Our native red fox, a common visitor to the reserve, is the largest of the world’s true foxes and one of its most widely distributed. It is found across the entire Northern Hemisphere including most of North America, Europe and Asia, as well as in parts of North Africa.
 The red fox’s scientific name is Vulpes vulpes. From this we derive the word vulpine, defined by Collins English Dictionary thus:
vulpine (ˈvʌlpaɪn) adj
1. (Zoology) Also: vulpecular of, relating to, or resembling a fox
2. possessing the characteristics often attributed to foxes; crafty, clever,etc
[C17:from Latin vulpīnus foxlike, from vulpēsa fox]
 Despite its name, red fox, the species often produces individuals with other colourings, including leucistic and melanistic individuals.
Rare examples of leucistic  and melanistic  foxes, both the same species as the red fox (Vulpes vulpes).
 Historically, wherever the British went a-building their empire, they took the fox with them to hunt for sport. British settlers introduced foxes into Australia in the 1830s and 1840s for that very reason. Since then, the Australian red fox population has grown to more than 7 million, one of the continent’s most destructive invasive species.
 The red fox is listed as of least concern by the IUCN.
 Males are called tods or dogs, females are called vixens, and very young cubs are known as kits.
 Their tail is long, 70 percent of the total head and body length.

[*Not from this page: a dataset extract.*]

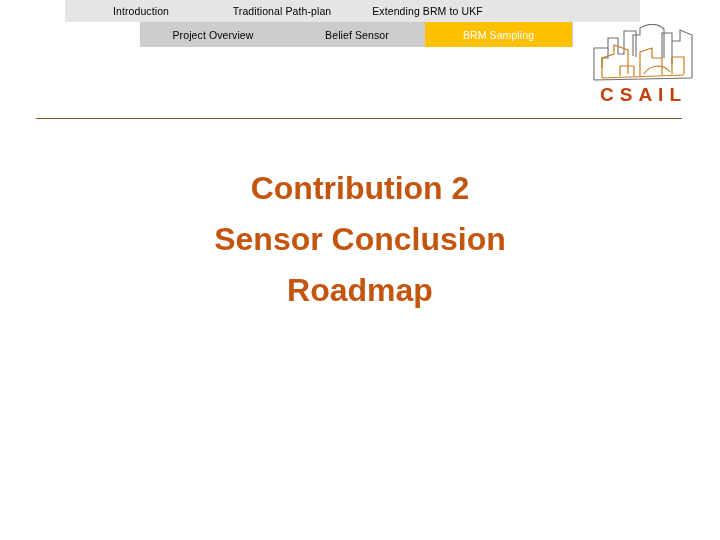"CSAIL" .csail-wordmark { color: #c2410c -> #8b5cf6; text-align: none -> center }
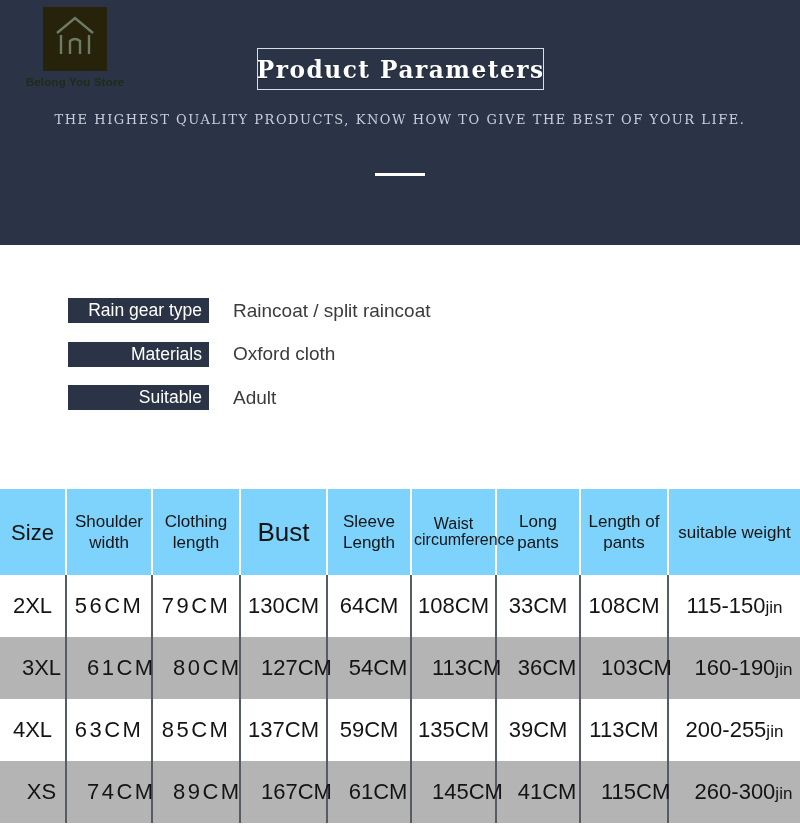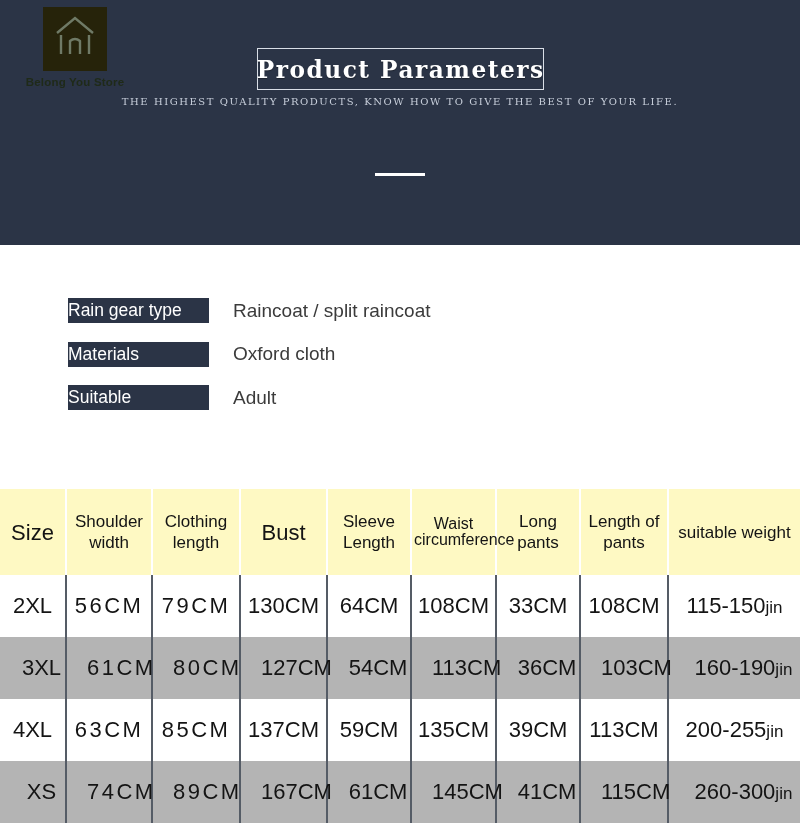"THE HIGHEST QUALITY PRODUCTS, KNOW" .subtitle { font-size: 10px -> 13px; top: 96px -> 112px }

 Forty-five subspecies are currently recognised; here are four of them:
 Sierra Nevada red fox: Vulpes vulpes necator;  the Ezo red fox (Vulpes vulpes schrencki);  the Japanese red fox (Vulpes vulpes japonica);  Vulpes vulpes anatolica, the Turkish red fox.
 A fox’s hearing is acute and it can hear the squeaking of a mouse from 100 metres away.
 Foxes are omnivores. Out in the countryside, their diet is made up of invertebrates such as insect larvae, earthworms and beetles, and small mammals and birds. They will eat eggs if they can get them and have a fondness for autumn fruits, particularly blackberries. In town, urban foxes raid our waste bins and eat almost anything that we eat, which is not always good for them: the excess of fat and sugar in fast food is no better for a fox than it is for us.
Very interesting- thank you – particularly fact four – quite shocking – I still can’t understand that strange mentality- the need to hunt.
I agree – but there seems to be an increasing number of people taking up hunting of one kind or another.